De maio de 2003, Ventura é disco essencial à música brasileira, fôlego mais do que necessário ao cenário nacional daqueles idos. Banda que em primeiros passos carregava miscelânea curiosa de referências, inclusive de Hardcore/SKA, algo que, hoje, pode soar inimaginável considerando o quadro que se desenhou na tela dos Los Hemanos, principalmente após esse terceiro disco, que marca o meio do caminho da discografia e é, evidentemente, o divisor de águas da banda, selando maturidade sonora e aprimoramento à poética das letras.
Os ventos do Ventura começaram a soprar entre 2002 e 2003, quando a banda se entregou em uma nova experiência num sítio de Petrópolis, Rio de Janeiro. Fazendo justiça aos novos ares e ao silêncio, o quarteto chegou mais perto do coração, da serenidade e da superação criativa. O reflexo do Ventura é inestimável.
O disco nos entrega 15 excelentes faixas em seus 51 minutos e 37 segundos. Apesar de soar majoritariamente numa estrutura de Rock, o álbum traz da alquimia da banda, que lhe tempera com samba, MPB, Pop e tudo mais que alguém possa, com empenho, buscar rotular. É um disco completamente emocionante e sensível, rico em dinâmicas, passe cheio para outro patamar, alguns degraus de distância aos dois que lhe antecederam.

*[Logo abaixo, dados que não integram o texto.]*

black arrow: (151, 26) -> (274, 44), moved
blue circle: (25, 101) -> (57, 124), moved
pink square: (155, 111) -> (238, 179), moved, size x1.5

Álbum que abre com um delicioso samba, muito do peculiar, inovador e, em seguida, rasga com O Vencedor, enérgica, criativa, carregada de votos de coragem. O Último Romance segue o baile para chamarmos de um hino ao amor. Cara Estranho faz bom par com O Vencedor. Conversa de Botas Batidas, como muitos já sabem, foi motivada por uma linda e dramática história, aquela do prédio Linda Rosário, que desabou em cima de um casal, no Centro do Rio. Além Do Que Se Vê, Um Par e Deixa o Verão são outras faixas que conferem ao Ventura todo mérito que lhe cabe.
Um dado curioso sobre o lançamento do Ventura é que, quando já estava pronto para ser entregue, a gravadora Abril Music abriu falência, em 2002. Naturalmente surgiram novas ofertas, afinal, Los Hermanos já tinha entregue dois outros poderosos e populares discos. Por fim, a banda lançou pela BMG.
Com fãs apaixonados por todos os cantos do país e com um disco tão importante, o Los Hermanos, por vezes, retoma alguns shows e carimba clássicos no set.
Tivemos a sorte de conferir a banda ao vivo por algumas ocasiões, como shows na Fundição Progresso, Marina da Glória, além, claro, da enorme apresentação no Maracanã e do Rodrigo Amarante no Parque Lage. Em todas as oportunidades foram naturalmente carismáticos e enérgicos.
Voltando ao Ventura, o disco, como já sugerimos, não marca apenas pelos hits, tampouco pela popularidade. Há marcas ainda maiores, talvez pessoais. É sempre muito difícil assumirmos o risco sobre palpites quando olhamos uma obra. Como gostamos de sempre dizer, não somos críticos musicais, falamos apenas sobre o que nos emociona. Gostamos de falar de música, como falamos de futebol, cinema, literatura. O papel da crítica é cruel demais e não queremos nunca nos inserir nele. A arte é totalmente subjetiva, não cabe julgamento. Ao olharmos o Ventura, com o risco do palpite, talvez apostaríamos em dizer que foi o auge da banda. Não seria difícil ouvir da própria banda que é o disco que mais lhes enchem aos olhos. O Ventura é o desenho perfeito do meio do caminho da discografia da banda, é cama perfeita ao corpo do 4, último disco, que esbanja reflexão, intimismo e serenidade.
Como em carreira de uma grande banda, os discos do Los Hermanos assumem identidades muito fortes, totalmente independentes uns aos outros, possuem voz própria. Cada disco busca superar o anterior, sem claro, desmerecer, tornar obsoleto, mas seguindo constante evolução, todo o caminho em ascendente evolução da banda é incontestável. A soma das influências da banda é envolvente. Podemos notar a paixão pela história do Rio de Janeiro, principalmente na expressa referência ao Bloco do Eu Sozinho, menção à lembrança de Julio Silva, do carnaval carioca de 1919. Podemos notar Rodrigo Amarante e Marcelo Camelo fincados em apuradas bases culturais, numa construção cheia de literatura, cinema e referências sem fim. A base do Los Hermanos vai além e seria incrível saber mais dessas camadas, do processo criativo.
Os Los Hermanos se tornaram um potência em popularidade e viram, como banda, algo muito grande lhes acontecer.